- **Reading passage**
Current and deferred income tax liabilities were recognized in the purchase price allocation for the 50 percent interest acquired in SOSP. The deferred income tax liability arises from the difference between the fair value of the acquired assets and liabilities assumed, and their tax basis.

Fair Value of Pre-Existing 50 Percent Ownership Interest in Sunrise Oil Sands Partnership

Prior to the Sunrise Acquisition, Cenovus’s 50 percent interest in SOSP was jointly controlled with BP Canada and met the definition of a joint operation under IFRS 11; therefore, Cenovus recognized its share of the assets, liabilities, revenues and expenses in its consolidated results. Subsequent to the Sunrise Acquisition, Cenovus controls SOSP, as defined under IFRS 10 and, accordingly SOSP has been consolidated. As required by IFRS 3, when an acquirer achieves control in stages, the previously held interest is re-measured to fair value at the acquisition date with any gain or loss recognized in net earnings (loss). The acquisition-date fair value of the previously held interest was estimated to be $1.6 billion. The net carrying value of the SOSP assets was $960 million, including previously recorded goodwill (see Note 24). As a result, Cenovus recognized a non-cash revaluation gain of $599 million ($457 million, after-tax) on the re-measurement of its existing interest in SOSP to fair value.

- **Data to process**

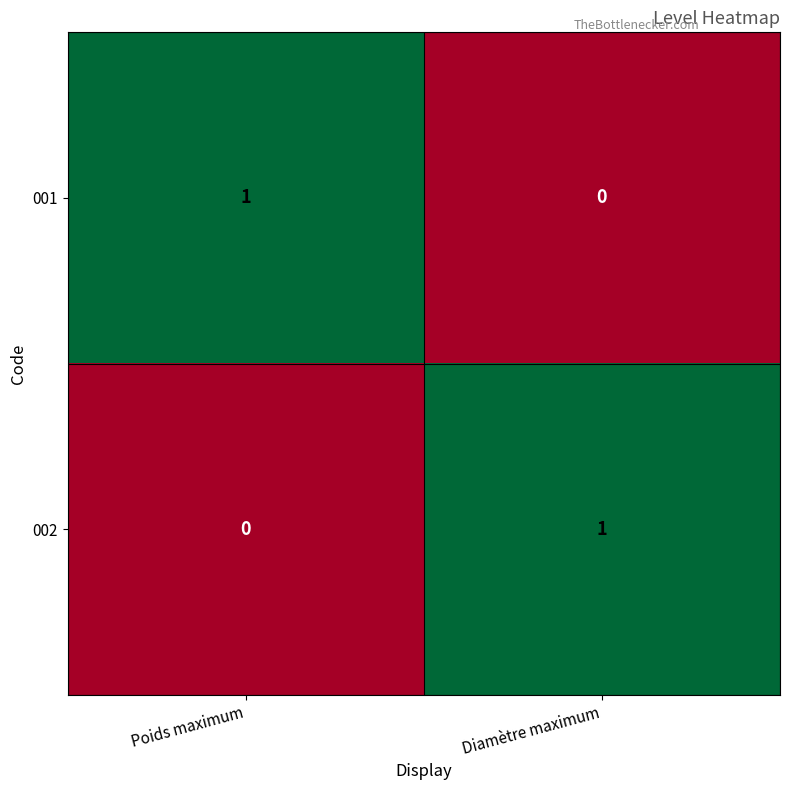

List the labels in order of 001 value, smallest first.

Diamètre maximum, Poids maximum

...

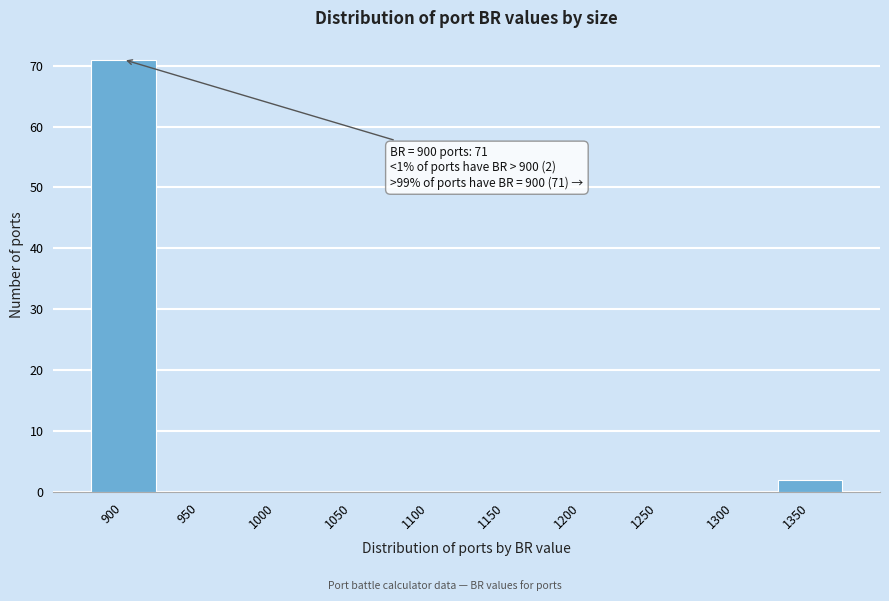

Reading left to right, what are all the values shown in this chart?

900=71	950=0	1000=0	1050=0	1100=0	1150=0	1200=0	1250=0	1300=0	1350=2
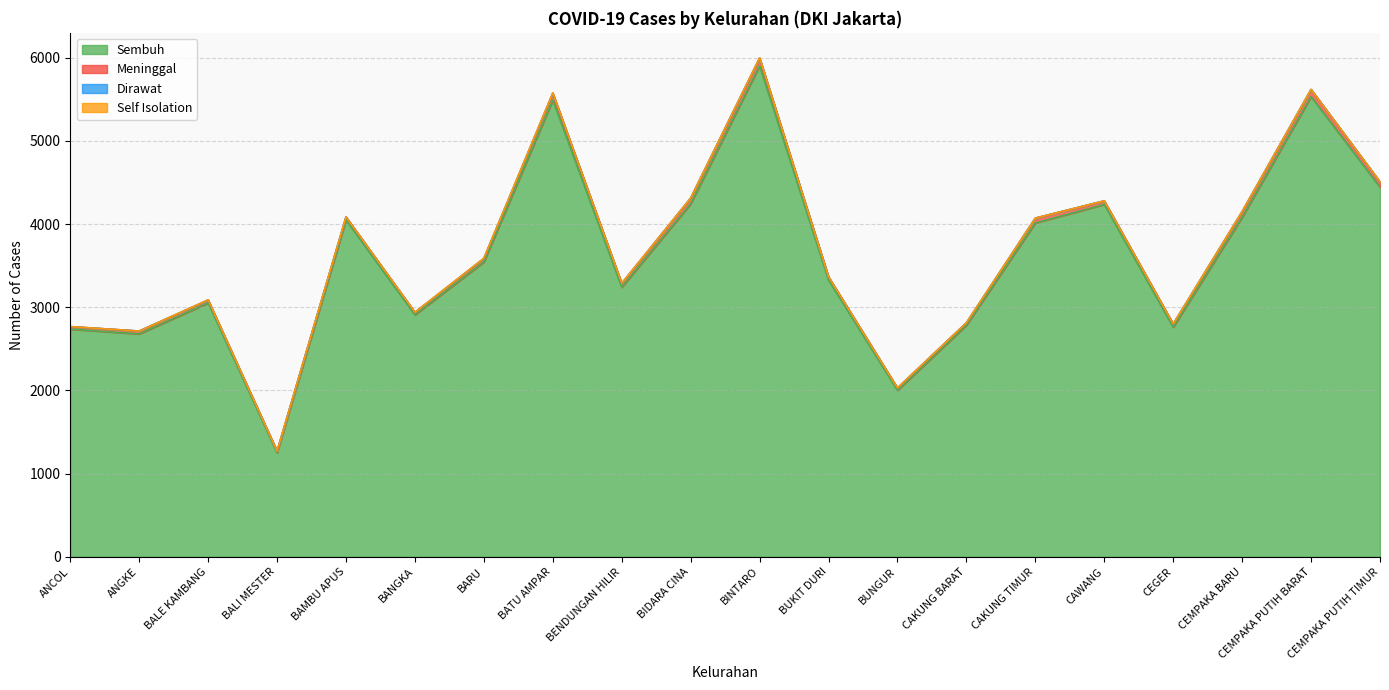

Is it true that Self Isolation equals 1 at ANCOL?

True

- **What to work on**
(A) Answer these questions about the passage on the Sunrise Oil Sands Partnership, marking each answer as its question is marked:
(i) Under which IFRS standard did Cenovus's 50 percent interest in SOSP meet the definition of a joint operation before the Sunrise Acquisition?
(ii) What was the estimated acquisition-date fair value of the previously held interest?
(iii) What was the after-tax amount of the non-cash revaluation gain?
(B) Select every line of the listing that contains the string "first", treating uppercase and lowercase letters as distinct.
The passage on the Sunrise Oil Sands Partnership and the listing are unrelated to each other.

- **Completed exercise**
(A)
(i) IFRS 11
(ii) $1.6 billion
(iii) $457 million

(B)
List the labels in order of 001 value, smallest first.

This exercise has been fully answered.